Beau Is Afraid (2023)

Written and directed by Ari Aster

In Hereditary, Ari Aster’s 2018 horror-struck treatise on grief, Toni Collette’s character Annie delivers an eulogy for her dead mother. We sense her obvious sadness over the loss of a parent, a mother, but there’s a hesitation in her words, betraying an inner conflict. Beau Is Afraid feels like someone asked Aster to expand on those conflicting feelings, and to watch the result is like being trapped in the ensuing explanation, suddenly held captive by a pained but messy tirade that unleashes the frustration, guilt, and despair that have been building all this time.  

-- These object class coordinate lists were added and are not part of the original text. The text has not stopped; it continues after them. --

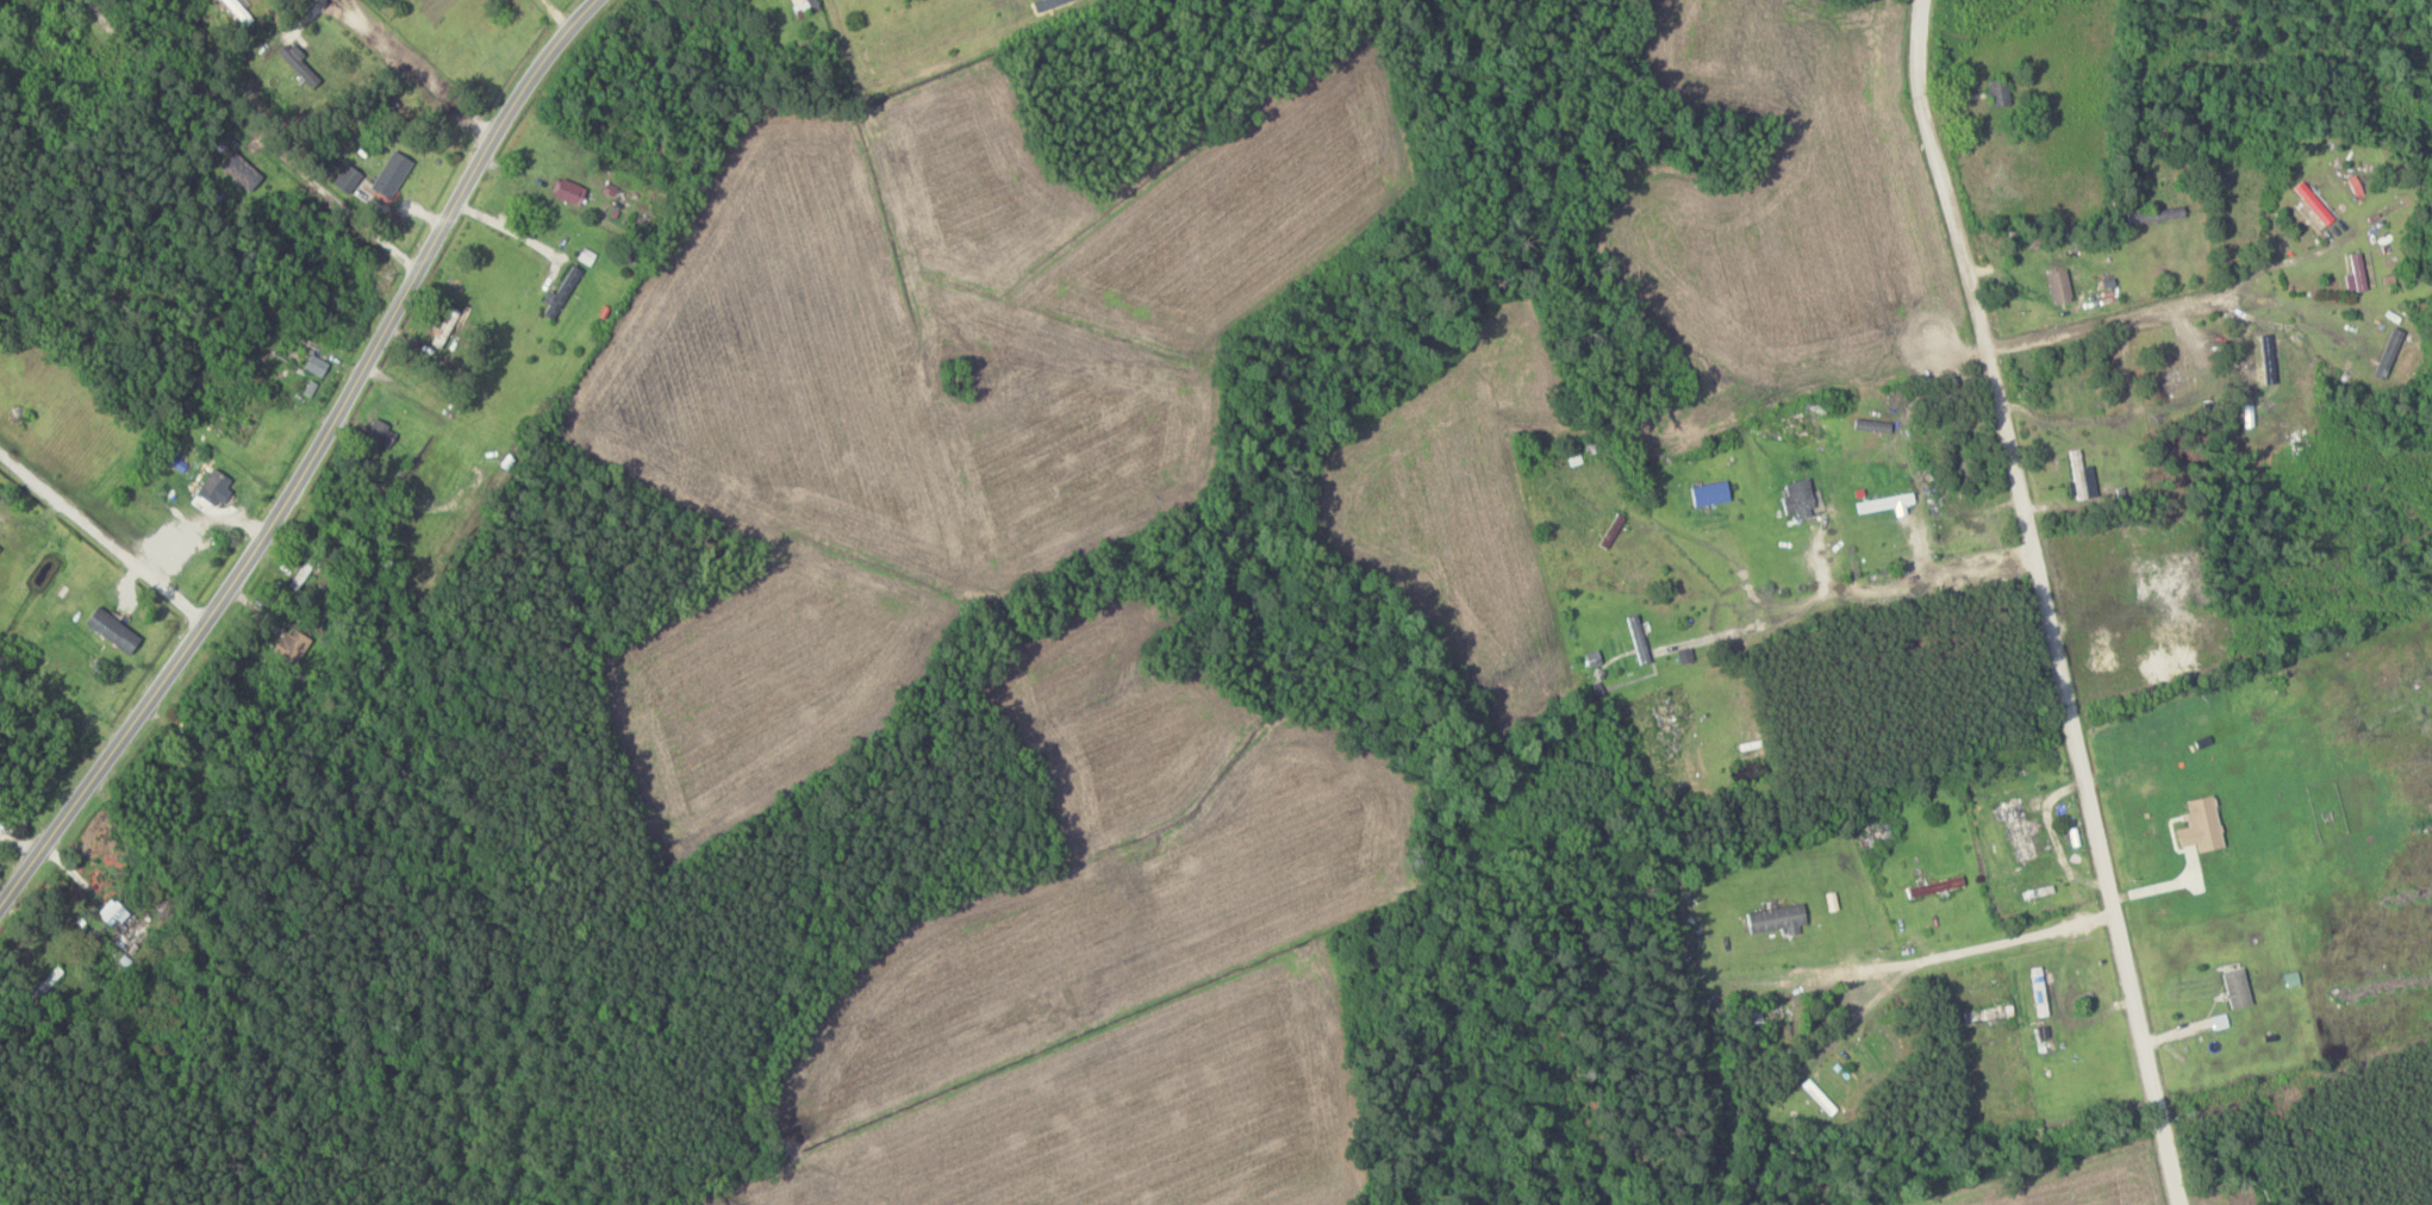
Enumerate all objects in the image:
road: (414, 67)
road: (329, 197)
road: (2178, 294)
road: (309, 460)
road: (103, 539)
road: (1890, 585)
road: (2042, 602)
road: (1955, 953)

With its 3-hour runtime, Aster takes a nosedive into the neuroses of a man estranged from a very demanding and exerting mother as he travels back home for her funeral. The journey is a delirious, funny, and disturbing mind bender that defies easy categorization. It seems like Aster thinks that once you run out of tears to cry over your trauma, all you can do is laugh, because absurdity is the coping mechanism of choice for Beau Is Afraid

In line with the difficult task of unpacking decades of complicated emotions, the journey’s also overly winding, disjointed, and self-indulgent. At times you feel like you’re just lending an ear to someone in pain while secretly wishing you could shimmy away. 

It is evocative, however: there are urban hellscapes to experience, suburban creeps to run afoul of, traveling theater troupes who put on shows in the woods, childhood loves who suddenly reappear, and none of it is something you can be sure is really happening. Aster’s made an unruly child of a film, and to try to make sense of it all on a first viewing might be impossible. Beau Is Afraid looks at the outsized effect festering childhood trauma can have on a man, and that’s complicated to explain to the person it’s happening to, let alone an audience of outsiders. 

It’s a whirlwind throughout and the script seems like a free association exercise at times. It’s as if every time Aster had an intrusive thought, instead of brushing it aside, he hastily put it down on paper, kept it in multiple drafts, brought the script to production meetings, people read it, people worked to realize that idea with hours of work, they readied it on stage, actors performed it, they shot it, saw it in the daily rushes, kept it, months later they chose the best cut for the edit and watched it over and over again as they finalized the movie and voilà! Here we are.

All of it is convincingly brought to life, and Aster knows how to work things into a frenzy better than most, but there’s a sinking feeling it’s somewhat of a cinematic tantrum. Almost impressive to behold, but hard to take seriously. It’s a shame, because even if labeled as a pseudo-comedy, Aster does have something to say with all the hubbub.

The unrelenting chaos of Beau Is Afraid ends up wearing you thin, but on the way there’s laughs, gaps, and plenty of WTF before exasperation sets in as Aster doesn’t seem to have thought of a resolution for the cinematic circus act. Your ability to enjoy the ride will determine whether you come away from Beau Is Afraid satisfied or you feel like your time was wasted.

Aster is a unique voice in the cinematic landscape and his last two films breathed new life into the horror genre. He has ideas, and the technical skill to realize them, but Beau Is Afraid feels visionless and held together by a thin tether at times. The fear, should this be a sign of what’s to come from Aster, is him earning an unfortunate reputation that sees his future films’ trailers begin with “from the mind of”. You don’t want to be that guy.